* **Exercise brief**
The line with "Reply with a", the line with "3) black leather strap (264, 30, 338, 203)", and all lines between them in the material below: return these exactly, and no others.
===== Records
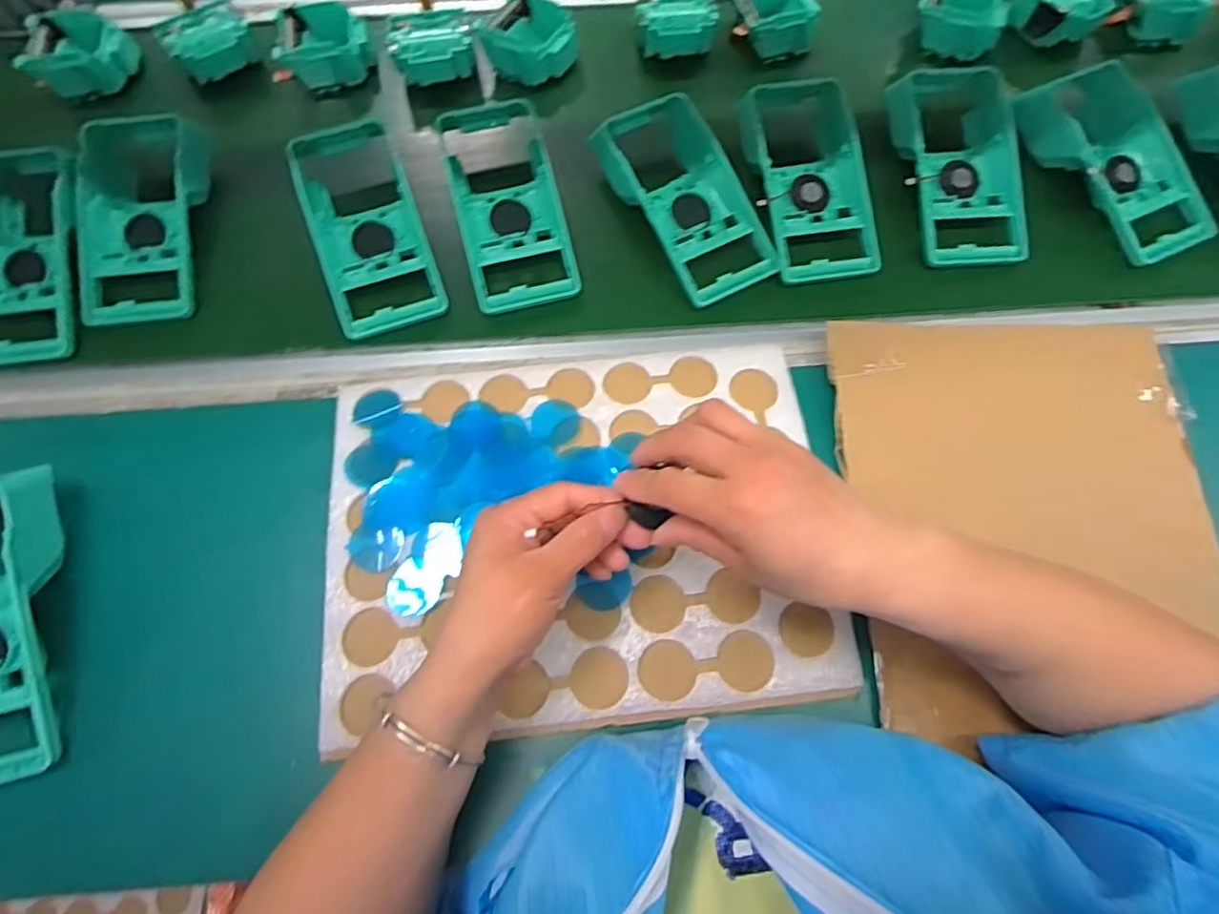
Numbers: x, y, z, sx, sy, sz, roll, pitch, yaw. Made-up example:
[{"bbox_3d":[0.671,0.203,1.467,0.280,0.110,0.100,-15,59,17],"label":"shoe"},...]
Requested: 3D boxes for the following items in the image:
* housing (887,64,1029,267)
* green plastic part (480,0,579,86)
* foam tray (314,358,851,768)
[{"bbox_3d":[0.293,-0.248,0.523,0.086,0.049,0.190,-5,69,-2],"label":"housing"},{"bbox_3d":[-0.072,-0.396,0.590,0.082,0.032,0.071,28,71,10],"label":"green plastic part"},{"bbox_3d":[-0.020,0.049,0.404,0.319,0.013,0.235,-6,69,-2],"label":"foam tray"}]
==========
===== Records
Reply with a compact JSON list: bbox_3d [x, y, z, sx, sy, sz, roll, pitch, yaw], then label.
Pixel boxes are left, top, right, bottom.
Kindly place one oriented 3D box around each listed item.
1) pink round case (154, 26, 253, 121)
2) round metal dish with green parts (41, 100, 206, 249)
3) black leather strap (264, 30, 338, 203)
==========
* **Your solution**
Reply with a compact JSON list: bbox_3d [x, y, z, sx, sy, sz, roll, pitch, yaw], then label.
Pixel boxes are left, top, right, bottom.
Kindly place one oriented 3D box around each listed item.
1) pink round case (154, 26, 253, 121)
2) round metal dish with green parts (41, 100, 206, 249)
3) black leather strap (264, 30, 338, 203)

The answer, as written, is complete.